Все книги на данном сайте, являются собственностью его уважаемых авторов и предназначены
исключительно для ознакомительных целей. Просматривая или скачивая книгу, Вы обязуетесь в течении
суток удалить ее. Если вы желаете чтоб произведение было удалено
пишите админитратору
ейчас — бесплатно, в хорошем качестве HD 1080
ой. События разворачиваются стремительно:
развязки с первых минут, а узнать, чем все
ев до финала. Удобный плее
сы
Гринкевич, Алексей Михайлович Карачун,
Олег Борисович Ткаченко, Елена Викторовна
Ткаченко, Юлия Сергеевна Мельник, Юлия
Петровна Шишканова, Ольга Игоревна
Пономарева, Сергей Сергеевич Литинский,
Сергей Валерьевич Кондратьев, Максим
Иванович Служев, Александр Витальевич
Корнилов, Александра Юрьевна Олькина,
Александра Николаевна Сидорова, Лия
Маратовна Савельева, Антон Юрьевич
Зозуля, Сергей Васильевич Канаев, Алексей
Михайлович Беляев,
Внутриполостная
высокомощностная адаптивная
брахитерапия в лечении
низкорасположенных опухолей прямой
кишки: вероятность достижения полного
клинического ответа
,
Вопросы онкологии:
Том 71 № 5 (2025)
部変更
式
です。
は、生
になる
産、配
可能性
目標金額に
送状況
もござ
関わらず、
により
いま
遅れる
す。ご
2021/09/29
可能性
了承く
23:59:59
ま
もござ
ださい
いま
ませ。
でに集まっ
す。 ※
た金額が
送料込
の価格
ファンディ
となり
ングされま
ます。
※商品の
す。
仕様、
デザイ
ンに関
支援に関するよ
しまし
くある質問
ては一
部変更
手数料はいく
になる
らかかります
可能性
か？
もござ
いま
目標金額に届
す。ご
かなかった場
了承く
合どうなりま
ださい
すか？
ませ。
+++
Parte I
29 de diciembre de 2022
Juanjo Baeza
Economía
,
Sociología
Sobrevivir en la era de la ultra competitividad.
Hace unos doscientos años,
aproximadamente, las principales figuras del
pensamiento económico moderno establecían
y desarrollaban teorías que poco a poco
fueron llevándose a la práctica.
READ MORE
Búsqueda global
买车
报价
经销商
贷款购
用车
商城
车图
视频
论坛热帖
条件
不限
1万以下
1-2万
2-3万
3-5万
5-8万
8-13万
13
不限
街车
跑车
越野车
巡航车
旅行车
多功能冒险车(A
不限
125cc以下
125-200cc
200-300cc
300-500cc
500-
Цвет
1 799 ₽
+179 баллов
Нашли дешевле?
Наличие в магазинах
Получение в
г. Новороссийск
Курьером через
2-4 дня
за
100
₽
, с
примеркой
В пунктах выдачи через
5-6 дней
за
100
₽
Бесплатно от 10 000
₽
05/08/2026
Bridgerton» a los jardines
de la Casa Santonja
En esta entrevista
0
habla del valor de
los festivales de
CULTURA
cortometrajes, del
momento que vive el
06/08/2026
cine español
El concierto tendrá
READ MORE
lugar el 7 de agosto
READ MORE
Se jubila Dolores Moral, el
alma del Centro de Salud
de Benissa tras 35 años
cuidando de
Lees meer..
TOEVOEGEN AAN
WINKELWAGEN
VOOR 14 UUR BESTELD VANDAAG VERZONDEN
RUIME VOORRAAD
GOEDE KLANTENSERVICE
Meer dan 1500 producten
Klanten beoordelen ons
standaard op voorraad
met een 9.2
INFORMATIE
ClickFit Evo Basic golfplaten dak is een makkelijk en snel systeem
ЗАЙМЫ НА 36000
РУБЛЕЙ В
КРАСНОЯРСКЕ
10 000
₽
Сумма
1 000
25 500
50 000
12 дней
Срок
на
+++
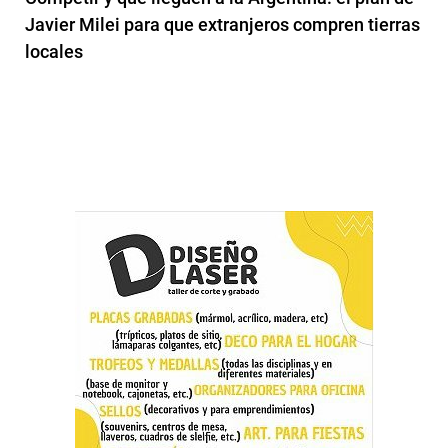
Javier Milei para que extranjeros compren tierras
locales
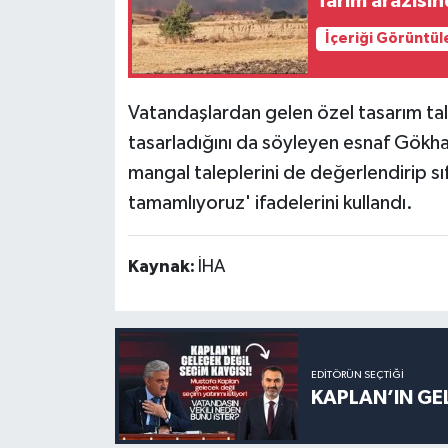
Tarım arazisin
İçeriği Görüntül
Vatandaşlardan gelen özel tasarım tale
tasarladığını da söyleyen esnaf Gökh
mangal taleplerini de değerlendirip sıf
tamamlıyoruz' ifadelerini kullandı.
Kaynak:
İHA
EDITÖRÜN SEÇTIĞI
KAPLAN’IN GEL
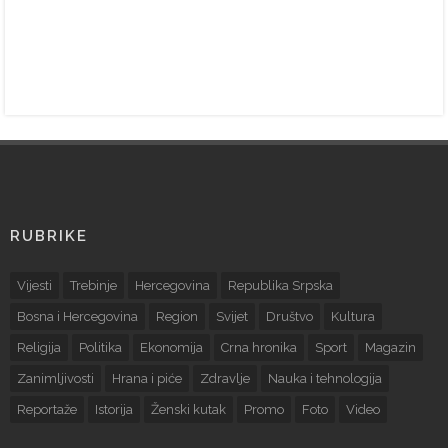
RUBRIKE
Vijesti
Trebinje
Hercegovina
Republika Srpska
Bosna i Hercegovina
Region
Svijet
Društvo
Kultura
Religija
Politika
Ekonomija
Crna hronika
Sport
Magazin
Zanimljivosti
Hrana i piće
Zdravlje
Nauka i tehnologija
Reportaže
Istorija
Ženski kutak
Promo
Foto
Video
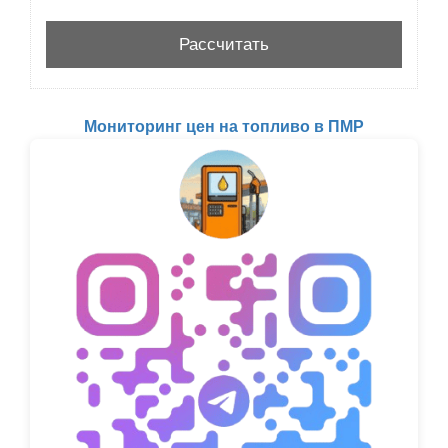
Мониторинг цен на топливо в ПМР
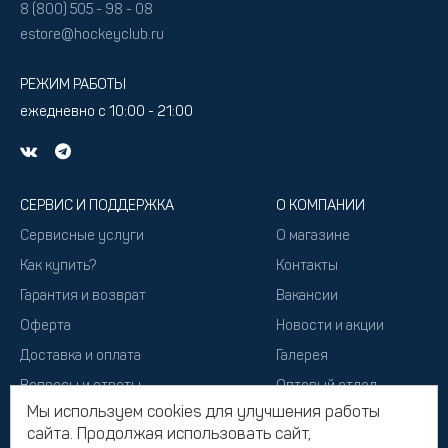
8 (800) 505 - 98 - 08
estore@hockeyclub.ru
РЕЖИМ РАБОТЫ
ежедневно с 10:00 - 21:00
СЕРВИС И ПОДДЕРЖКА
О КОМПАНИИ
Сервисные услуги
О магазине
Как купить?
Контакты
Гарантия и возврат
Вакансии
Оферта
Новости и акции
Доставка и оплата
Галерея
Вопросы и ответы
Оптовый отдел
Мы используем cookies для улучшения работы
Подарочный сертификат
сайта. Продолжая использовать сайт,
+++
-- What to work on --
In the entries above, find the line with "Crna hronika" and the line with "Новости и акции". Write out exactly those two lines and every line between them, pictures excluded.

-- Result of the task --
Crna hronika
Sport
Magazin
Zanimljivosti
Hrana i piće
Zdravlje
Nauka i tehnologija
Reportaže
Istorija
Ženski kutak
Promo
Foto
Video
Мониторинг цен на топливо в ПМР
8 (800) 505 - 98 - 08
estore@hockeyclub.ru
РЕЖИМ РАБОТЫ
ежедневно с 10:00 - 21:00
СЕРВИС И ПОДДЕРЖКА
О КОМПАНИИ
Сервисные услуги
О магазине
Как купить?
Контакты
Гарантия и возврат
Вакансии
Оферта
Новости и акции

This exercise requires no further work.